Abstract: The oligomeric chaperone CCT is a large ATP-dependent chaperonin that consists of two rings placed back-to-back with eight different paralogous subunits with a size of ~ 55 kDa that sit in each of the two rings. The function of CCT is mainly to fold the abundant proteins actin and tubulin, components of the cytoskeleton. However, several studies have shown that CCT has a wide diversity of low-abundant substrates. In addition, CCT and monomeric subunits of CCT have been shown to influence cytoskeletal organization and processes that the cytoskeleton mediates. The aim of this thesis was to study the role of CCT beyond the folding of proteins. We have overexpressed the subunits of CCT as monomers and demonstrated that monomeric CCTδ has an unknown function at the plasma membrane. The overexpression of monomeric CCTδ mainly induced lamellipodia retraction fibres and the function of monomeric CCTδ at the plasma membrane was shown to be dependent on a wild-type ATP-binding site and a wild-type apical domain of CCTδ. By reducing the levels of individual subunits of CCT, we report in a second study a function of CCTε to regulate the activity of the transcription factor SRF, which controls the transcription of cytoskeletal genes such as actin, via the transcription activator MRTF-A. Cells depleted of CCTε have an increased SRF-mediated transcription in an SRF-luciferase gene reporter system.
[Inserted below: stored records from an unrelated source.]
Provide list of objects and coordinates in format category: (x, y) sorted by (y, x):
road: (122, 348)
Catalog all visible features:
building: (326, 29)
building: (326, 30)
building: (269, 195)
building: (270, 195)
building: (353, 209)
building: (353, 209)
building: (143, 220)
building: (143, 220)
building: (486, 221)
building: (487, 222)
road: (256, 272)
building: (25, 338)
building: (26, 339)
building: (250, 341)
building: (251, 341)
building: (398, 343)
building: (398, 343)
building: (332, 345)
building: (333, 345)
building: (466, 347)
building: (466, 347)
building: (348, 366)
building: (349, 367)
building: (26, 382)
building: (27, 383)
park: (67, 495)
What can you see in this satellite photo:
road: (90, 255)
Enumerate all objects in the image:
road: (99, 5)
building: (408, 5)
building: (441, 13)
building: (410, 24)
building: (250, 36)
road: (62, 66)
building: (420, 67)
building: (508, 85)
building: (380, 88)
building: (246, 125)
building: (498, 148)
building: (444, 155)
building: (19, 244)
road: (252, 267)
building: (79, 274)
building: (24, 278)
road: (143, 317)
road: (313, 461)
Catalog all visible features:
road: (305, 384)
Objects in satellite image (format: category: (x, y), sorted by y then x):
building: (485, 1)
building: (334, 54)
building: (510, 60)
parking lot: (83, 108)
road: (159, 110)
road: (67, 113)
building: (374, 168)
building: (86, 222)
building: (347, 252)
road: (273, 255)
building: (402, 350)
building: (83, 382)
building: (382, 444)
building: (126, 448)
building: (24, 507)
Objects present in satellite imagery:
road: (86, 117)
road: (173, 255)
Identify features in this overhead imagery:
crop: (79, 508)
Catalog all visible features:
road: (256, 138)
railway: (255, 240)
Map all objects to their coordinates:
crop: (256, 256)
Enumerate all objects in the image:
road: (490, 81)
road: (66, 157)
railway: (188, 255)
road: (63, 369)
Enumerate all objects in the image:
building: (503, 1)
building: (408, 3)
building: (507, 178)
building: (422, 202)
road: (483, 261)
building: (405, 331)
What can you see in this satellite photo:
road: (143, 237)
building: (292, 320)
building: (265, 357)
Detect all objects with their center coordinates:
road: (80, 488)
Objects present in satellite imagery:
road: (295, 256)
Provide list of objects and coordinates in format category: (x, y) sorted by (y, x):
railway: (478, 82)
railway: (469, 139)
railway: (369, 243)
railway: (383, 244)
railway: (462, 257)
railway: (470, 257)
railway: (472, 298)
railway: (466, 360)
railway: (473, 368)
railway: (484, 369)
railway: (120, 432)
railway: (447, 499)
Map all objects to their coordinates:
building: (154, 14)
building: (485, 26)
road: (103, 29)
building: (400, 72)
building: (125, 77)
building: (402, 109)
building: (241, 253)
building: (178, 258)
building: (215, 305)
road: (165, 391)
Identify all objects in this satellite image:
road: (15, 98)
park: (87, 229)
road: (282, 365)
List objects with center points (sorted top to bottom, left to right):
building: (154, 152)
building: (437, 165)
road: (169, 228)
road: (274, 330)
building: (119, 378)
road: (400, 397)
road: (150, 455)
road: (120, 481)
Monomeric CCTε was shown to interact directly with MRTF-A and the interaction site was identified as the apical domain of CCTε and the cterminal half of MRTF-A. Consistent with an increased SRF-transcription upon the reduction of CCTε levels, the overexpression of monomeric CCTε delayed the translocation of MRTFA to the nucleus in serum-stimulated cells. In our final study, we addressed the possibility of CCT to affect the number of actin filaments via the interaction between CCT and the actin filament severing protein gelsolin. We showed that CCT binds to the activated severing conformation of gelsolin and that CCT inhibits activated gelsolin to sever actin filaments. Taken together, we present several studies that independently identify the CCT oligomer, or its individual subunits, to affect processes related to the cytoskeleton. Thus, there is a close interplay between CCT and the cytoskeleton that extends beyond the dependency of actin and tubulin to be folded by CCT.